If physical comfort is critical to your enjoyment of theatre, The Container is not for you. Packed within a metal container with the cast, the 20-member audience experiences first-hand the unpleasant conditions of human smuggling—the oppressive heat, body odours, and rising tensions—as the nerves of the characters fray. The sound design feeds the sense of entrapment, heightening the unease among actors and viewers. Through the pain they convey, the cast sheds light on the cruelties inflicted upon refugees desperate to start life anew in the West.
As the wife of Mao Zedong and a key player in the horrors unleashed during China’s Cultural Revolution of the 1960s and ’70s, Jiang Qing was the most feared woman in the world. As portrayed in Madam Mao, she never lost her flair for the dramatic (present from her youth, when she had a career an actress) deluding herself that the evil she did was for the greater good. Janet Lo’s performance captures the human elements lurking within the monster, while Samantha Wan plays multiple roles, portraying the rage of Jiang’s victims through skilled choreography (including dances with rifles) evocative of the era.
Tragedy: A Tragedy
A darkly satirical take on television news coverage of disasters, Tragedy: A Tragedy begins with hilarious jabs at the form. Will Eno’s script is loaded with the kinds of clichés and empty content to which we’re subjected by reporters desperate to fill air time while a crisis slowly unfolds. The cast handles the descent into absurdist territory well, conveying how unhinged each character becomes as the situation develops. In the end, the real tragedy is how we encounter dealing with oblivion and the sense that nobody is listening to us.
The Water Thief
Set in the shrinking seaside town of Rockport, New Brunwsick, The Water Thief is a video/performance hybrid that tells the story of a solitary old man whose job is to keep time moving forward while keeping the memories of deceased town residents alive. This part of his life is presented in 2D, projected onto a thin white curtain. But soon characters from the past start reaching out to him from behind the curtain, ingeniously adding a literal third dimension to the piece. With an atmospheric live soundtrack created by Snowblink’s Daniela Gesundheit, the sights and sounds of The Water Thief overcome the story’s occasional incoherency.
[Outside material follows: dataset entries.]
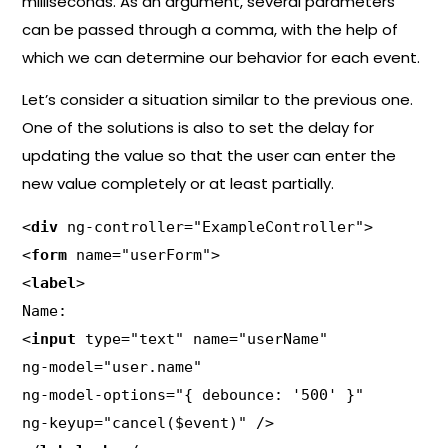
milliseconds. As an argument, several parameters
can be passed through a comma, with the help of
which we can determine our behavior for each event.
Let’s consider a situation similar to the previous one.
One of the solutions is also to set the delay for
updating the value so that the user can enter the
new value completely or at least partially.
<
div
 ng-controller="ExampleController">

<
form
 name="userForm">

<
label
>

Name:

<
input
 type="text" name="userName"

ng-model="user.name"

ng-model-options="{ debounce: '500' }"

ng-keyup="cancel($event)" />
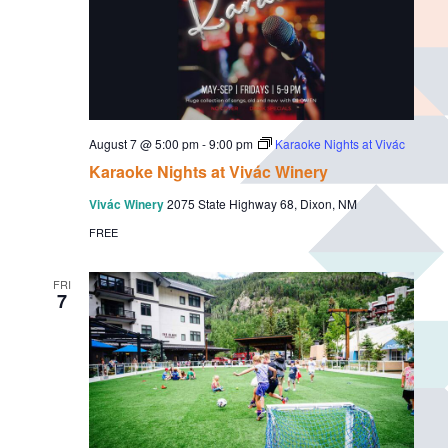
August 7 @ 5:00 pm
-
9:00 pm
Karaoke Nights at Vivác
Karaoke Nights at Vivác Winery
Vivác Winery
2075 State Highway 68, Dixon, NM
FREE
FRI
7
Unintentionally Depressing Children’s Tales
More blanket forts in the theatre, please! The designer of Unintentionally Depressing Children’s Tales (and former Torontoist illustrator) Roxanne Ignatius turned the Lower Ossington Theatre Studio into a delightful space covered with blankets and pillows. The shadow play’s handmade puppets, designed by Sarah Fairlie and writer Erin Fleck, are equally whimsical, and some, including the gorgeous puppet of a young female ghost that haunts an underwater ballroom, even become temporary works of art on the walls. Fleck’s titular tales are breezy and fun—not as dark as some children’s tales can be—but lacks a unifying theme to hold the production together.
The Bull, The Moon, and the Coronet of Stars
Ever since Canadian Stage’s hit Venus in Fur, it seems deity-inspired love stories are all the rage in Toronto theatre. Right on time comes this fast-paced two-hander by Australian playwright Van Badham, performed by Ron Pederson and Daniela Vlaskalic, about an unassuming artist named Marion and her bad luck with “attractive men.” First she meets Michael, a married colleague at a museum, and her plan to retreat into a life of spinsterhood once their affair goes sour is upturned by another man, who turns out to be more than he first appears. Pederson and Vlaskalic have chemistry both comedic and sexual, and director Vikki Anderson holds tightly the reins on her performers as well as on the rapid-fire script.